The tyrosine kinase inhibitor nintedanib activates SHP-1 and induces apoptosis in triple-negative breast cancer cells.
- Author:
Chun Yu LIU
1
;
Tzu Ting HUANG
;
Pei Yi CHU
;
Chun Teng HUANG
;
Chia Han LEE
;
Wan Lun WANG
;
Ka Yi LAU
;
Wen Chun TSAI
;
Tzu I CHAO
;
Jung Chen SU
;
Ming Huang CHEN
;
Chung Wai SHIAU
;
Ling Ming TSENG
;
Kuen Feng CHEN
Author Information
- Publication Type:Original Article
- MeSH: Apoptosis*; Breast Neoplasms; Disease-Free Survival; Humans; Protein-Tyrosine Kinases*; RNA, Small Interfering; Triple Negative Breast Neoplasms*; Tyrosine*
- From:Experimental & Molecular Medicine 2017;49(8):e366-
- CountryRepublic of Korea
- Language:English
- Abstract: Triple-negative breast cancer (TNBC) remains difficult to treat and urgently needs new therapeutic options. Nintedanib, a multikinase inhibitor, has exhibited efficacy in early clinical trials for HER2-negative breast cancer.
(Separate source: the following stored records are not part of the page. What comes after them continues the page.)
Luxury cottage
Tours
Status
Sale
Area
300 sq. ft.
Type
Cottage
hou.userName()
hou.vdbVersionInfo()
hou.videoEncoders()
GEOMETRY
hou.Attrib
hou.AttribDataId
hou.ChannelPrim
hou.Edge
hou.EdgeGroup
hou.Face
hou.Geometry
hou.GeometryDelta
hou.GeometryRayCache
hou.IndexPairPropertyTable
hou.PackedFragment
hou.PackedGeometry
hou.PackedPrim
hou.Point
In this study, we examined a new molecular mechanism of nintedanib in TNBC. The results demonstrated that nintedanib enhanced TNBC cell apoptosis, which was accompanied by a reduction of p-STAT3 and its downstream proteins. STAT3 overexpression suppressed nintedanib-mediated apoptosis and further increased the activity of purified SHP-1 protein. Moreover, treatment with either a specific inhibitor of SHP-1 or SHP-1-targeted siRNA reduced the apoptotic effects of nintedanib, which validates the role of SHP-1 in nintedanib-mediated apoptosis. Furthermore, nintedanib-induced apoptosis was attenuated in TNBC cells expressing SHP-1 mutants with constantly open conformations, suggesting that the autoinhibitory mechanism of SHP-1 attenuated the effects of nintedanib. Importantly, nintedanib significantly inhibited tumor growth via the SHP-1/p-STAT3 pathway. Clinically, SHP-1 levels were downregulated, whereas p-STAT3 was upregulated in tumor tissues, and SHP-1 transcripts were associated with improved disease-free survival in TNBC patients. Our findings revealed that nintedanib induces TNBC apoptosis by acting as a SHP-1 agonist, suggesting that targeting STAT3 by enhancing SHP-1 expression could be a viable therapeutic strategy against TNBC.